Policy Changes Need to Address OOP Costs to Have a Real Impact on Patients

Laura Joszt

Out-of-pocket (OOP) costs remain a problem, and even patients who are receiving co-pay assistance worry about these expenses. Unfortunately, charitable foundations that provide financial assistance are under increasing strain as demand rises, with funds running out of money quickly, explained Ayesha Azam, senior director of medical affairs, Patient Access Network (PAN) Foundation.

In 2019, the biggest change for underinsured patients on Medicare is the closure of the Medicare Part D gap, also known as the donut hole. Azam said that change is expected to be finalized by the end of the year. Once it is implemented, patients will not have to dread reaching the coverage gap, when OOP costs rise substantially and they are usually unable to afford drugs without some sort of assistance.

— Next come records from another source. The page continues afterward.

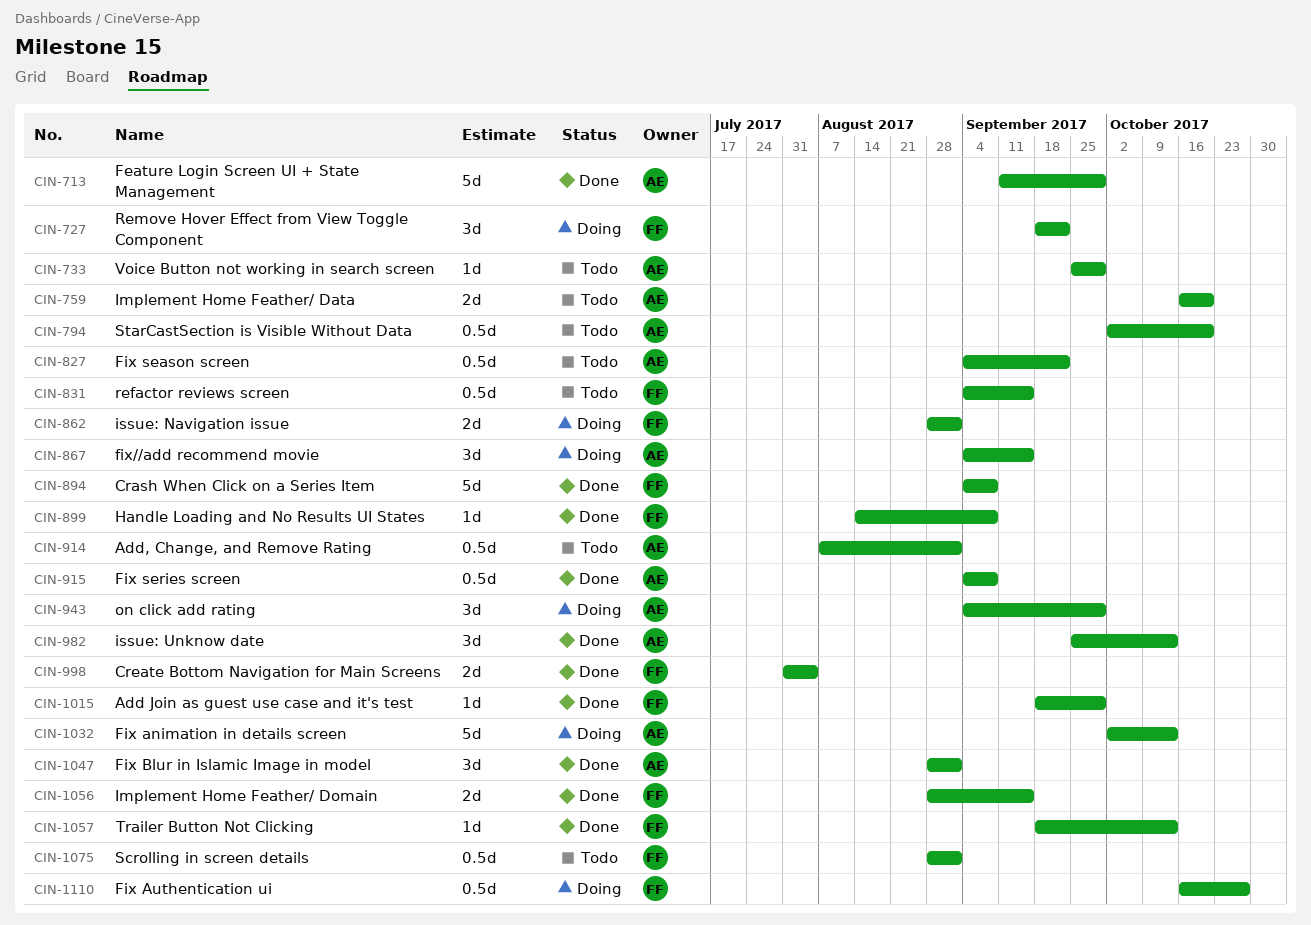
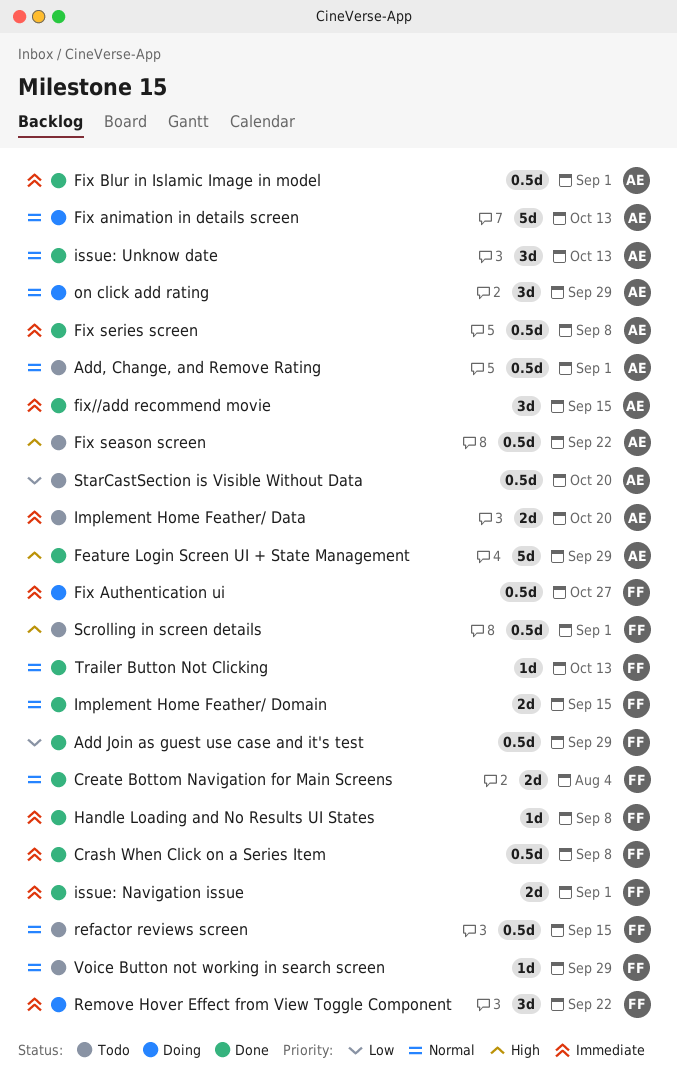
Add Join as guest use case and it's test, estimate: 1d -> 0.5d
Crash When Click on a Series Item, estimate: 5d -> 0.5d
Fix Blur in Islamic Image in model, estimate: 3d -> 0.5d
fix//add recommend movie, status: Doing -> Done
issue: Navigation issue, status: Doing -> Done
Voice Button not working in search screen, owner: AE -> FF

“So, it was great news that the coverage gap is closing,” she said. “And theoretically, this should mean across the board lower out-of-pocket costs for Medicare beneficiaries with prescription medications.”

However, the truth is not so clear cut. With OOP costs continuing to rise, more patients are hitting the amount needed to push them over the catastrophic threshold. The result is that patients will still be facing high OOP costs even once the donut hole is closed, Azam explained.

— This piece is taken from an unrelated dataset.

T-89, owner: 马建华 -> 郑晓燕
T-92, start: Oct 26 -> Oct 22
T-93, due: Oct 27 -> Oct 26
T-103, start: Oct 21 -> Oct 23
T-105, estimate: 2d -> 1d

A PAN survey of patients who are already receive co-pay assistance found that 83% were worried about financial problems they will have in the future as a result of their illness or treatment and 80% said their OOP expenses have been higher than expected.

From 2016 to 2017, financial assistance increased significantly. While that is encouraging, there has been a plateauing effect, Azam said. And despite the assistance available, there are funds for certain disease states that remain closed or run out of money quickly.

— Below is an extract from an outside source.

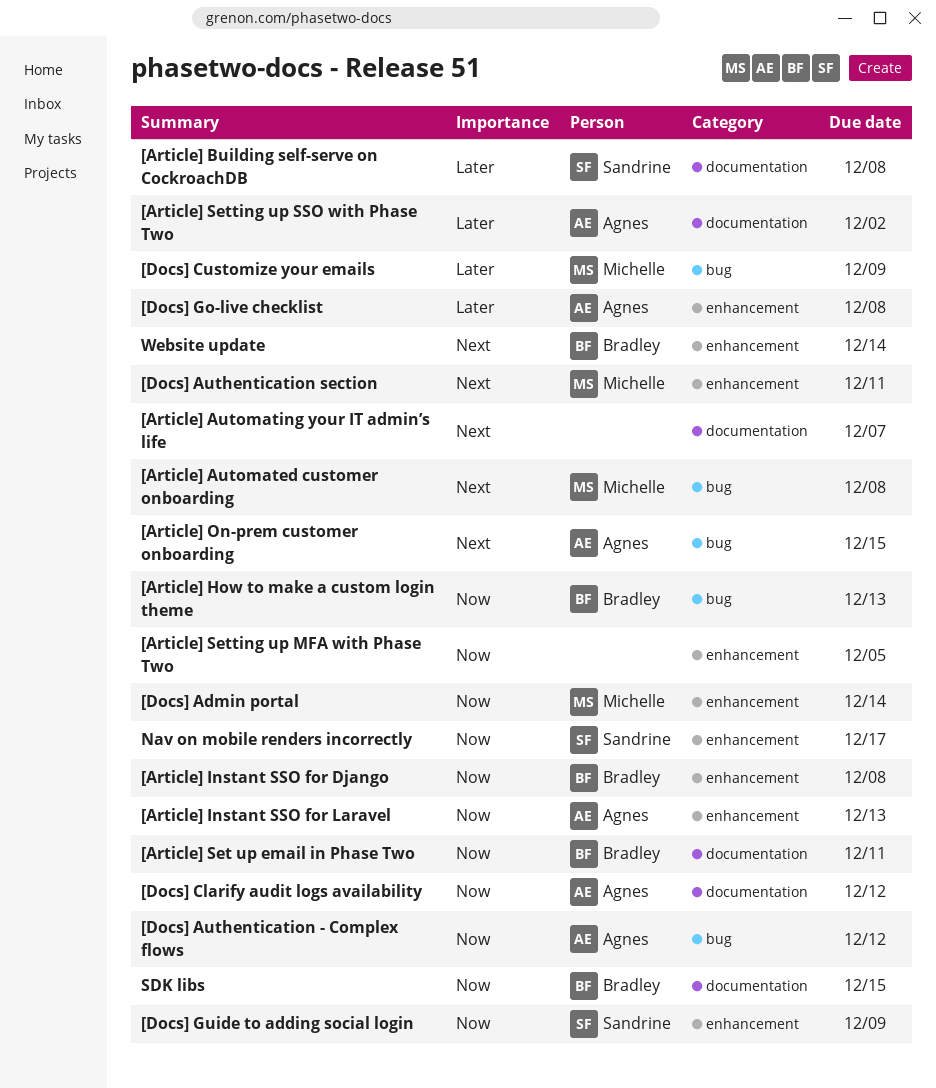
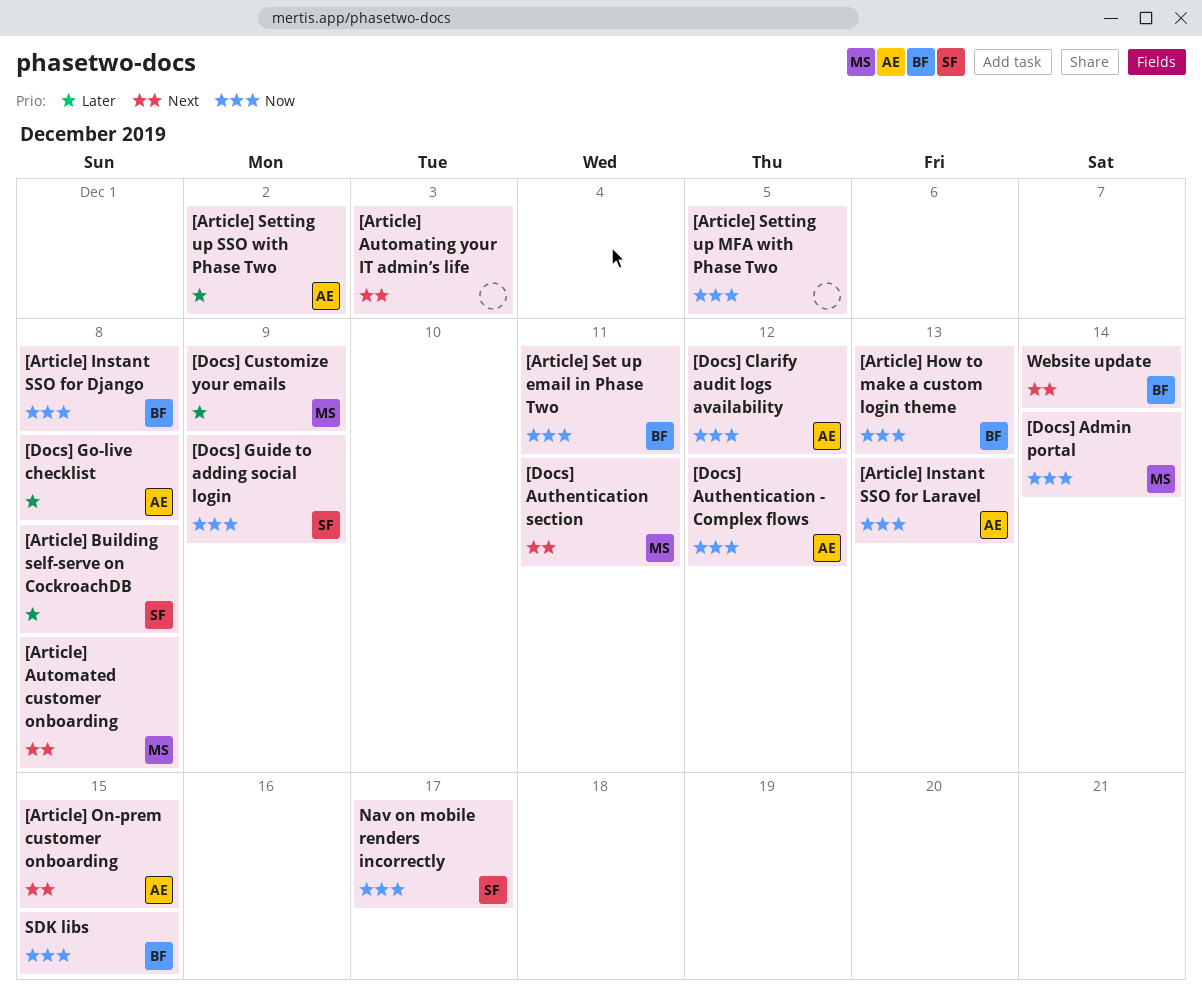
[Article] Automating your IT admin’s life, due: Dec 7 -> Dec 3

What the PAN Foundation has seen is that when a disease fund opens up again after being closed for a few days, weeks, or months, there is a flood of patients who go to PAN for assistance. While that makes sense, it is concerning that the money allocated will be used up so quickly, she said.

“While it’s definitely helping patients in need, there’s the effect of having a very limited window for them to be able find assistance,” Azam said. “And while it’s good for those who are have processes in place who can be able to identify the assistance and where it’s needed, it’s not great for those folks who aren’t able to get a grant before a fund closes.”

This experience has made it clear how policy makers are focused on lower drug costs, but haven’t addressed lowering OOP costs independently, she said. Closing the coverage gap helps, but not as much as it could if the price of specialty medications continues to rise. The 5% or 10% that patients pay continues to grow over time as drug prices increase.

“All of this means that there is a continued reliance on charitable foundations until there is a change in the overall system, where we can go to a different area where patients do not need to apply for grants to help them get through their benefits structure,” Azam said.